*** Opening Page text ***
Hash collisions can be found by brute force, trying all possible inputs, but flaws in some hashing algorithms mean shortcuts can be used to find collisions. It’s still time-consuming, but hackers have done it in the past and can do it again.
A card number with six digits masked means 1 million combinations (10^6) must be tried to find the true card number. That, Rajaharia said, is not hard to crack: “A simple program run on your personal computer can generate 1 million combinations in minutes.”
All the hacker has to do then, he said, is match the computer-generated hash value to the card fingerprint. “Once you’ve matched the hash value to the fingerprint, you get the complete card number.”
Even the SHA-1 algorithm, once considered uncrackable, was shattered by Google in 2017. Since then, easier and more practical ways around it have been devised by hackers.
Juspay could maintain that the hashing algorithm it uses is confidential information and hackers wouldn’t know it. But all it takes is one careless or disgruntled employee to disclose this information to the bad guys.
“The biggest risk factor is that there’s the whole data dump available on a public domain and that information of customers including names, customer IDs, banking details, and most importantly hashed card numbers can be accessed by hackers,” said Rajaharia. “If the hash values of the cards are cracked, even two years from now, all this data can be leaked on the dark web.”
Koushik Sivaraman, threat research lead at CloudSEK, also warned that older hashes like MD5 and SHA-1 can be hacked: “With decent computing power, hackers could crack MD5 hash types within a week.” However, major payment processing firms — especially those that store customers’ credit card information — use SHA-256, a member of the SHA-2 family of cryptographic hash functions, he said. “Hackers would need immense computing power to crack data encoded in SHA-256. But then, if they somehow get access to the encrypted card numbers, they could probably do it.”
Although SHA-256 is harder to crack, that can also deter companies from using it: “As the data has to be decrypted every time, the access time really scales up. This impacts user functionality,” Sivaraman said.
*** Closing Page text ***
## Tasks to perform
1) Return the stretch of the card-hashing article from "Juspay could maintain" through "the bad guys.".
2) Carry the card-hashing article forward from its final sentence.
The records come from a separate source.
*** Opening Information ***
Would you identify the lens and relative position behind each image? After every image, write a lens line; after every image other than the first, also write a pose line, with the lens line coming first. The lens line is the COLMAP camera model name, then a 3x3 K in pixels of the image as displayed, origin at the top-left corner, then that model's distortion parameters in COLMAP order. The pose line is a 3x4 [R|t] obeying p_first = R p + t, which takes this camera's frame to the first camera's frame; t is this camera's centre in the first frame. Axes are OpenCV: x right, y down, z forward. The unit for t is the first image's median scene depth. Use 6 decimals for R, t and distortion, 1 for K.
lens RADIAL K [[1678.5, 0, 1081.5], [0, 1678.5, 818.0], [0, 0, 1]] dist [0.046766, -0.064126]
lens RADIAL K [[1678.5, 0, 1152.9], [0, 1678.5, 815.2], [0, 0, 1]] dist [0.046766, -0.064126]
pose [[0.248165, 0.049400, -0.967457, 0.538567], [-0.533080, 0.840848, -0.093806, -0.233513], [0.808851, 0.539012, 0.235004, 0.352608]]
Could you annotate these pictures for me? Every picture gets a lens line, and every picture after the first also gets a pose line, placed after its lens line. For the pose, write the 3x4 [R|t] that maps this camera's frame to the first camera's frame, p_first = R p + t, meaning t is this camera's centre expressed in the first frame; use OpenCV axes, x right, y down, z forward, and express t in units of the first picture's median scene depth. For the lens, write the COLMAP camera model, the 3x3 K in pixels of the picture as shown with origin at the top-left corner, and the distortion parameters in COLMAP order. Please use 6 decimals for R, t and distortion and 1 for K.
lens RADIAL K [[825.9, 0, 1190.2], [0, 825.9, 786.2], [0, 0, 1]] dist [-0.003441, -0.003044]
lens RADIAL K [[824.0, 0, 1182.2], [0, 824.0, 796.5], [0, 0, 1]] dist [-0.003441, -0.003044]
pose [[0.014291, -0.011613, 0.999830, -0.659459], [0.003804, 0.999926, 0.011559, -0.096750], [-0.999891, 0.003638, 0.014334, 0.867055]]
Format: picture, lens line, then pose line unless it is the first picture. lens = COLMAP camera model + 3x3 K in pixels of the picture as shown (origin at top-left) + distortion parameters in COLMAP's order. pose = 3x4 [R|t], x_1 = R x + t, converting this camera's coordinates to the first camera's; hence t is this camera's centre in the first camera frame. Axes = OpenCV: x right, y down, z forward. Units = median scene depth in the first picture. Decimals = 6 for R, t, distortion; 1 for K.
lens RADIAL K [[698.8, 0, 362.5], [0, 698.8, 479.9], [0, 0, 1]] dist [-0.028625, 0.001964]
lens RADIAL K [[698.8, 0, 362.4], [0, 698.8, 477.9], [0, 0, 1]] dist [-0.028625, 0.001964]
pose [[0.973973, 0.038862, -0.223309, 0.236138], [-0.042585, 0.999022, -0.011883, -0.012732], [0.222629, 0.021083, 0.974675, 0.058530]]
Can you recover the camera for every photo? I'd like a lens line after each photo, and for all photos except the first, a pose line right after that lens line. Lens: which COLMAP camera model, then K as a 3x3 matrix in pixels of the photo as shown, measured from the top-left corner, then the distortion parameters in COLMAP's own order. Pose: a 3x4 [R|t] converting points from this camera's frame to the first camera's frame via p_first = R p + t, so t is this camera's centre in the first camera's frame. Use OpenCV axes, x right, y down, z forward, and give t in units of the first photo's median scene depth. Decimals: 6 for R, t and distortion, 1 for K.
*** Closing Information ***
## Responses by item number
1)
Juspay could maintain that the hashing algorithm it uses is confidential information and hackers wouldn’t know it. But all it takes is one careless or disgruntled employee to disclose this information to the bad guys.

2)
Although Reserve Bank of India’s (RBI’s) mandate for payment aggregators and payment gateways instructs companies to implement data security standards and best practices like PCI-DSS, PA-DSS, and latest encryption standards, it doesn’t specifically mandate SHA-256. And the PCI-DSS requirement 4.1 advises against the use of SHA-1, but doesn’t prohibit it.
The road ahead — for Juspay and Indian fintech
Juspay has advised its merchant partners to refresh their API keys and invalidate the old keys. The payment company will also be discontinuing access key-based automation and switch to role-based access controls that use temporary security credentials.
In addition, the company has committed to tighten internal access control protocols, invest in enhanced threat monitoring tools, and engage with threat intelligence experts.
The Juspay data breach incident is a learning opportunity not just for the company itself, but for the digital payments industry as a whole.
Saurabh Sharma, senior security researcher at Kaspersky (APAC), said companies tend to overlook internal vulnerabilities. “This can prove to be very damaging to their reputation and business if exploited by the bad guys,” he says.
Among best practices companies can adopt, Sharma suggested ongoing network and server evaluations, proactively detecting zero-day vulnerabilities and further incentivizing bug bounty programs.